“Prisão nos Andes”: Thriller político explora justiça e memória em trama repleta de suspense | 2024
Exibido no Festival de Londres, “Prisão nos Andes” marca a estreia de Felipe Carmona na direção de longas-metragens. Para um primeiro trabalho, o controle sobre a narrativa e o apuro estético revelam uma maturidade surpreendente. De forma ousada, o cineasta se impõe um desafio significativo: todos os personagens são figuras profundamente repulsivas, e, ainda assim, Carmona evita apelar para empatia ou comoção, retratando-os como seres realmente nocivos. Isso levanta uma questão importante: como sustentar o interesse do público diante de personagens desagradáveis sem que esse sentimento não comprometa ou contamine a percepção da obra como um todo? Carmona supera essa barreira ao moldar o filme como um thriller instigante, utilizando o mistério para manter o espectador engajado, mesmo em meio a figuras tão aversivas.
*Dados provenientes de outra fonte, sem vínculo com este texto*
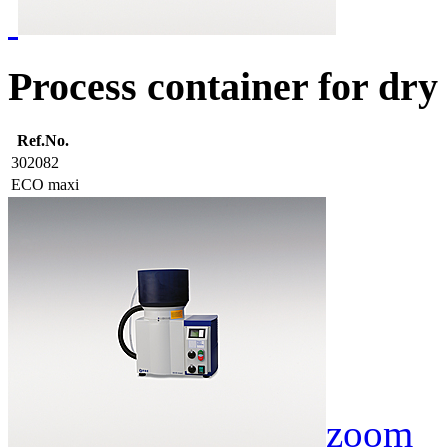
Process container for dry
Ref.No.
302082
ECO maxi
zoom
A trama acompanha cinco dos mais brutais torturadores da ditadura de Pinochet, que cumprem longas penas em uma prisão isolada aos pés da Cordilheira dos Andes. Apesar de suas condenações, que somam séculos, os ex-militares desfrutam de privilégios, vivendo sob a vigilância complacente de guardas que mais parecem seus servos. A rotina tranquila é interrompida quando uma equipe de televisão entrevista um dos detentos, cujas declarações desencadeiam consequências inesperadas. O ambiente, antes pacato, rapidamente se transforma em um cenário de tensão crescente, delírios e violência, mergulhando o local em caos absoluto.
Um dos aspectos mais intrigantes em uma trama política é a capacidade de tornar atual um discurso ultrapassado, revelando como ideias aparentemente datadas continuam a ressoar no presente. Em “Prisão nos Andes”, acompanhamos eventos recentes sob a ótica de personagens cujas falas e pensamentos evocam ideologias das décadas de 1960 e 1970, período marcado por golpes militares e regimes autoritários em toda a América do Sul. Essas mesmas narrativas, hoje naturalizadas e recorrentes, revelam como discursos que outrora refletiam contextos autoritários continuam a ecoar atualmente, demonstrando a permanência dessas ideias ao longo do tempo.
O longa foca em cinco militares de alta patente, com o drama se desenvolvendo principalmente ao redor deles. No entanto, à margem da história, os guardas – especialmente um em particular – têm um papel crucial, acrescentando uma dimensão que dialoga diretamente com o contexto social abordado. Assim, três elementos sustentam a narrativa: o foco nos militares, a presença dos guardas como força auxiliar, e um terceiro artifício oculto interessante – o impacto popular. A crise é desencadeada por uma entrevista concedida por um dos detentos, e todos os desdobramentos resultam da repercussão popular. Curiosamente, esse público e a revolta nunca aparecem; essa ausência é um recurso visual engenhoso, que faz uso da sugestão para criar tensão. É como se uma narrativa paralela acontecesse fora de cena, ampliando o impacto dramático e instigando o espectador a imaginar o que está além das câmeras.
Há quem questione o crescente número de produções sobre ditaduras na América do Sul. No Brasil, em particular, o cinema que retrata o período da ditadura é frequentemente criticado como repetitivo, sendo visto por alguns como reflexo de falta de criatividade ou até mesmo como instrumento de doutrinação. Curiosamente, esse olhar crítico raramente se volta à abundância de filmes norte-americanos de guerra ou dramas de tribunal, muitos dos quais são produzidos com clara intenção nacionalista e um discurso populista e patriótico. A verdade é que as ditaduras deixaram uma marca profunda em nosso continente, e as autocracias fazem parte de uma história que precisa, sim, ser contada, lembrada e relembrada. Mesmo com esse esforço, há quem negue ou rejeite esse legado, mas, diante das ameaças sombrias que ainda persistem, o cinema e a arte em geral, embora não tenham a obrigação de tal função, podem ser poderosas ferramentas para manter vivo o passado e evitar que ele seja esquecido ou, pior, repetido.